◆ **Exercise description**:
Quote the rows word for word, from the first line down to and including the line that contains "What is the greatest value displayed?".

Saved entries

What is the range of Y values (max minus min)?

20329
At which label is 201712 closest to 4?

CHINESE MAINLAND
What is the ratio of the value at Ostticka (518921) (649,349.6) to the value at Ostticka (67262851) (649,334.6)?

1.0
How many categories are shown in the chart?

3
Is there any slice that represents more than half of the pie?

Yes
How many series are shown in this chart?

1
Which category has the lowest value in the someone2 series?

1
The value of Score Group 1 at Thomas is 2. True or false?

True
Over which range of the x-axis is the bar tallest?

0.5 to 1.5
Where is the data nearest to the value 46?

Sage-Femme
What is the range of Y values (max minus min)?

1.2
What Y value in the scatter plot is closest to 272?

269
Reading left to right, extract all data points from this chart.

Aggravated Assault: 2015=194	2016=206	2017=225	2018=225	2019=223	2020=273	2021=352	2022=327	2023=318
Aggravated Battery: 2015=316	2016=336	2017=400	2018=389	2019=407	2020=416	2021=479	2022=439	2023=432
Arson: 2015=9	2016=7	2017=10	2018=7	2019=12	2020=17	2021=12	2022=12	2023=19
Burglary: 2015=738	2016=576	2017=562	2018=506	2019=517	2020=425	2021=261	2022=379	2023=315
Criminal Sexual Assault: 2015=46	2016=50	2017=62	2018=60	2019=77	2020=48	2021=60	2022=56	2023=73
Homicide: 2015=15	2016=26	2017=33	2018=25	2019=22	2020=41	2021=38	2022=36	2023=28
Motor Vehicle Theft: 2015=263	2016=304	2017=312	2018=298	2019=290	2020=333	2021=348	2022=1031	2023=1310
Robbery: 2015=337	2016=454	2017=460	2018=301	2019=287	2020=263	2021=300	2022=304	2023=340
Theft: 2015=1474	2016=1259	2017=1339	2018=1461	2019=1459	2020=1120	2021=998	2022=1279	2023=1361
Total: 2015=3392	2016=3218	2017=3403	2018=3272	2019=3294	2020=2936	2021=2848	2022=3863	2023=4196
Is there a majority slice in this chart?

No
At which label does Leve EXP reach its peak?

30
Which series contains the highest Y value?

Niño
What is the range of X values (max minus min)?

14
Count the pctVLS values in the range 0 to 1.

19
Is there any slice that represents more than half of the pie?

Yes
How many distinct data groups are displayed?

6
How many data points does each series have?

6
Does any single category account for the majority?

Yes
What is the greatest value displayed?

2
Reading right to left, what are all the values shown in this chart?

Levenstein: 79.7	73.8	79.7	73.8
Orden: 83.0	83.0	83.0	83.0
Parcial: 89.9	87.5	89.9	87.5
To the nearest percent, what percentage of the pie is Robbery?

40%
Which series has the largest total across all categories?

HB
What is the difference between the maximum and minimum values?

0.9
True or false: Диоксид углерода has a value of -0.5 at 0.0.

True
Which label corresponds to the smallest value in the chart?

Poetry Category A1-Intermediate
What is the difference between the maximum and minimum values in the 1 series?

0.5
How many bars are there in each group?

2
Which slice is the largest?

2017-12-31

◆ **Response box**:
What is the range of Y values (max minus min)?

20329
At which label is 201712 closest to 4?

CHINESE MAINLAND
What is the ratio of the value at Ostticka (518921) (649,349.6) to the value at Ostticka (67262851) (649,334.6)?

1.0
How many categories are shown in the chart?

3
Is there any slice that represents more than half of the pie?

Yes
How many series are shown in this chart?

1
Which category has the lowest value in the someone2 series?

1
The value of Score Group 1 at Thomas is 2. True or false?

True
Over which range of the x-axis is the bar tallest?

0.5 to 1.5
Where is the data nearest to the value 46?

Sage-Femme
What is the range of Y values (max minus min)?

1.2
What Y value in the scatter plot is closest to 272?

269
Reading left to right, extract all data points from this chart.

Aggravated Assault: 2015=194	2016=206	2017=225	2018=225	2019=223	2020=273	2021=352	2022=327	2023=318
Aggravated Battery: 2015=316	2016=336	2017=400	2018=389	2019=407	2020=416	2021=479	2022=439	2023=432
Arson: 2015=9	2016=7	2017=10	2018=7	2019=12	2020=17	2021=12	2022=12	2023=19
Burglary: 2015=738	2016=576	2017=562	2018=506	2019=517	2020=425	2021=261	2022=379	2023=315
Criminal Sexual Assault: 2015=46	2016=50	2017=62	2018=60	2019=77	2020=48	2021=60	2022=56	2023=73
Homicide: 2015=15	2016=26	2017=33	2018=25	2019=22	2020=41	2021=38	2022=36	2023=28
Motor Vehicle Theft: 2015=263	2016=304	2017=312	2018=298	2019=290	2020=333	2021=348	2022=1031	2023=1310
Robbery: 2015=337	2016=454	2017=460	2018=301	2019=287	2020=263	2021=300	2022=304	2023=340
Theft: 2015=1474	2016=1259	2017=1339	2018=1461	2019=1459	2020=1120	2021=998	2022=1279	2023=1361
Total: 2015=3392	2016=3218	2017=3403	2018=3272	2019=3294	2020=2936	2021=2848	2022=3863	2023=4196
Is there a majority slice in this chart?

No
At which label does Leve EXP reach its peak?

30
Which series contains the highest Y value?

Niño
What is the range of X values (max minus min)?

14
Count the pctVLS values in the range 0 to 1.

19
Is there any slice that represents more than half of the pie?

Yes
How many distinct data groups are displayed?

6
How many data points does each series have?

6
Does any single category account for the majority?

Yes
What is the greatest value displayed?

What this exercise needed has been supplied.